Clustering Analysis
(a) Overview
Clustering is an unsupervised machine learning technique that groups similar data points together based on their features. Unlike supervised methods, clustering does not require labeled outcomes. There are two primary types of clustering, partitional clustering which divides data into k non-overlapping clusters based on a defined distance metric, and hierarchical Clustering which builds a tree by successively merging or splitting clusters. For this analysis, the euclidean distance for k-means and cosine similarity for hierarchical clustering were utilized. Clustering helps uncover natural groupings within Colorado population projections and demographics, allowing for deeper insight into regional service needs for behavioral health.
Sample of Data Used

(b) Data Preparation
Clustering requires unlabeled, numeric input data. I extracted a subset of demographic and population projection features from my cleaned dataset and scaled it using StandardScaler to ensure uniform contribution across variables. Below is a sample of the data used:
Data Preparation for Clustering

(c) Clustering Code
Clustering Colorado Population Notebook
(d) Results
To identify patterns in projected population structures across Colorado counties, both k-means clustering and hierarchical clustering was applied to age-based population projections for the year 2050.
K-Means clustering was applied using three different values of k (2, 3, and 4) to explore how Colorado counties group based on age-distributed population projections for 2050. The silhouette scores for each value of k were: 0.392 for k = 2, 0.405 for k = 3, and 0.416 for k = 4, indicating that four clusters yielded the most well-separated and coherent groupings. Silhouette scores measure how similar each data point is to its own cluster compared to others. Thus higher scores reflect better-defined clusters. Based on this analysis, k = 4 was selected as the optimal number of clusters to describe distinct population patterns across counties.
Silhouette Scores for k-Means

In addition to K-Means, hierarchical clustering using cosine distance and average linkage was performed to uncover how counties relate based on the shape of their age distribution curves. The resulting dendrogram reveals a tree-like structure showing how clusters form step-by-step, starting with the most similar counties. This method helps visualize the relative closeness of population age structures across the state. A comparison of cluster assignments from hierarchical clustering and K-Means (at k = 3) shows general agreement for many counties.
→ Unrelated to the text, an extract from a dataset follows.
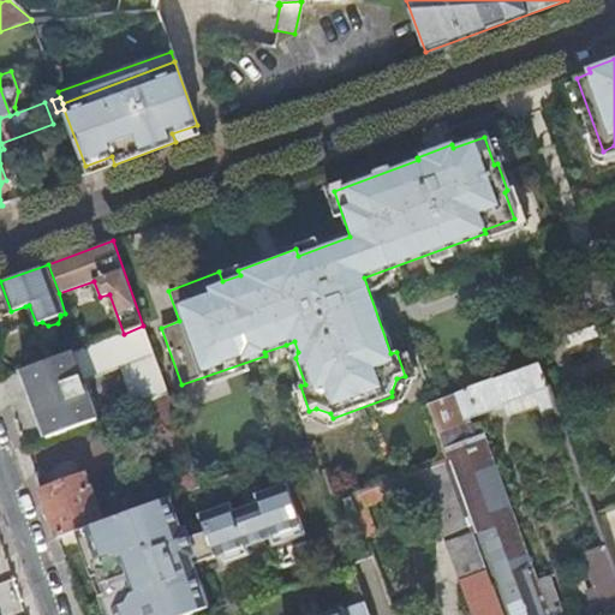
[(29,305),(25,306),(31,324),(36,323),(29,305)]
For example, Alamosa, Archuleta, and Baca were consistently grouped together. However, some counties such as Adams and Arapahoe were assigned to different clusters depending on the method used. This divergence suggests that cosine similarity captures subtle differences in relative age proportions that may not be as pronounced when using Euclidean-based K-Means clustering.
Hierarchical Clustering Results

(e) Conclusions
Through clustering analysis of Colorado’s projected county-level population data for the year 2050, it was uncovered that distinct groupings of counties with similar age distributions. These clusters provide valuable insight into how future behavioral health service demand may vary across regions. For example, one group of counties may be characterized by a larger proportion of older adults, signaling an anticipated need for geriatric mental health services, while another cluster may reflect a younger demographic profile, indicating future demand for youth and adolescent behavioral health interventions.
The combination of K-Means clustering (with optimal k = 4) and hierarchical clustering (using cosine similarity) offered complementary perspectives on how these counties align in terms of population structure. These methods revealed that counties often group not just by total population, but by the shape of their age distribution a factor that can directly influence the type and volume of mental health services required in coming decades.
By identifying clusters of demographically similar counties, this work provides a foundation for regional planning, targeted outreach, and more accurate demand forecasting in behavioral health. These insights are essential for informing policy decisions and resource allocation strategies across the state.